紙本鋼筆Pen on paper
A modern steamship is depicted with intricate lines. It is a truly exceptional picture in which a huge ship is berthed right behind a township hall. Only in a narrow hinterland like Tamsui, where the government departments are adjacent to the pier, can we witness such a fantastic view.
The theme of this ink sketch is “the setting sun”; the colors of Tamsui at twilight must be splendid. Near the top of the picture plane is a half circle drawn with twists and turns of light and shadow. Is it the sunset that is going to sink below the horizon?

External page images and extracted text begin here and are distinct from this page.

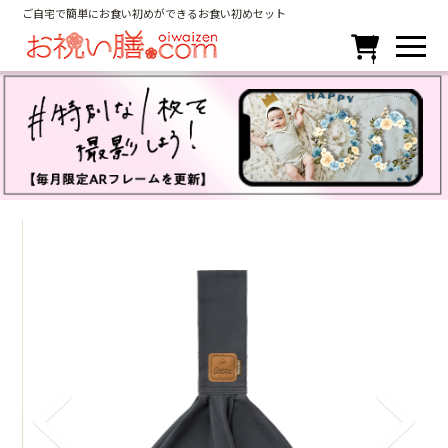
ご自宅で簡単にお食い初めができるお食い初めセット

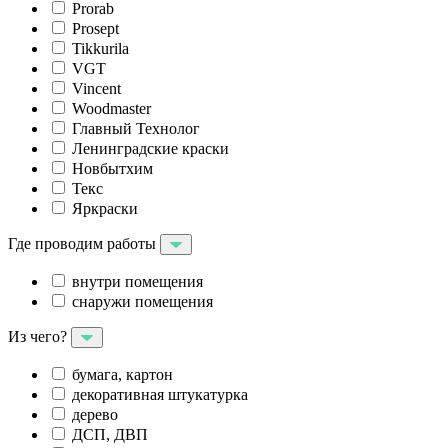
Prorab
Prosept
Tikkurila
VGT
Vincent
Woodmaster
Главный Технолог
Ленинградские краски
Новбытхим
Текс
Яркраски
Где проводим работы
внутри помещения
снаружи помещения
Из чего?
бумага, картон
декоративная штукатурка
дерево
ДСП, ДВП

1. 郡役所 Tamsui Prefecture Hall
In 1920, as the Governor-General's Office enforced the “Rectification of Local Systems,” the administrative divisions were radically changed. Tamsui Prefecture was established in this period, and subsequently the Prefectural Administrative Office was constructed, as shown in the picture. The jurisdiction of Tamsui Prefecture was very broad, including the local “Tamsui Street” and three “Zhuangs” (i.e. Villages) of Pali, Sanzhi, and Shimen.

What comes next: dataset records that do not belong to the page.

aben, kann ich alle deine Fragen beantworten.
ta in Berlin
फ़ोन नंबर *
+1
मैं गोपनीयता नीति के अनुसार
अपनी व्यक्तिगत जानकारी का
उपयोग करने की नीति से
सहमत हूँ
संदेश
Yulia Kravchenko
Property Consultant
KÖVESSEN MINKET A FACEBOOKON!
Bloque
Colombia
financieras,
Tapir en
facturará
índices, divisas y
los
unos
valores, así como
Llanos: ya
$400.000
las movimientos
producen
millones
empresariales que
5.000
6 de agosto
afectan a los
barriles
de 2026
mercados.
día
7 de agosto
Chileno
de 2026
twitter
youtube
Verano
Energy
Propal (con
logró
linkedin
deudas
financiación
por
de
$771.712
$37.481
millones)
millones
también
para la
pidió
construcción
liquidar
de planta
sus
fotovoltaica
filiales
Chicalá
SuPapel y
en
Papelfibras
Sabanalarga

2. 台字章 The Chinese Insignia 台
On the doorhead of the Prefectural Administrative Office is an insignia with the clear inscription of a Chinese character台 (i.e. Tai, part of Taiwan). In the beginning of the Japanese rule in Taiwan, the insignia台was designed to represent the colonialist governmental system ruled under the Governor-General's Office. At that time, the government officials of different ranks were often seen to wear a badge with the insignia台, but it was extremely rare and peculiar that a building was decorated with this insignia.
Taiwan Daily News, Section 6, on September 7, 1939. The Chinese insignia台is clearly visible on the doorhead of the Administrative Office of Tamsui Prefecture.
3. 「半切妻」式屋頂 “Hankirizuma” Roof
With both ends clipped off, the gable roof of the Prefectural Administrative Office is called “hankirizuma” (i.e. jerkinhead) in Japanese architecture. After the Meiji Restoration, Japan actively learned in every aspect from the European and American countries. As a result, Japanese architecture has assimilated many elements of Western techniques and cultures, which were brought into Taiwan with the Japanese rule and colonization.
4. 輪船 The Steamship
Berthed at the pier, the steamship with a large chimney is probably loading or unloading goods. Steamships had been the main vehicle to connect Tamsui with the world overseas, and the essential products in northern Taiwan like tea and camphor were exported from Tamsui Harbor. In the Japanese rule period, however, the capabilities of Tamsui Harbor had been declining, and consequently, it was replaced by Keelung Harbor.
5. 桅杆 Masts
Though a steamship is powered by engine, huge masts may well be erected aboard. Normally, such masts are not used for spreading sails but for other purposes. For instance, the wire of an antenna is mostly pulled between the tops of two masts to receive messages. In addition, the mast enables the sailor to climb up and look into the distance, or to hoist various signal flags to make long-distance communication.
6. 沙洲 The Sandbar
Though depicted with a few simple strokes, the sandbar can be a big obstacle for a large steamship as shown in the picture. In the period of Japanese colonization, huge accumulations of sand in the Tamsui River estuary made the navigation of ships increasingly difficult. When a vessel of deep draft could not reach the shore, it had to stay in the deepwater area and depend on smaller boats to take people and goods on and off.
7. 暴風警報信號標 The Storm Warning Signal Post
The pole behind the Prefectural Administrative Office must be “the storm warning signal post.” In the era when communication technology was not advanced, there used to be such noticeable signals at the harbor to give messages to the navigating boats. The storm warning signal post can give advance warning of the changing weather. If there is a typhoon occurring, a red ball or circular cone will be hoisted as a warning signal.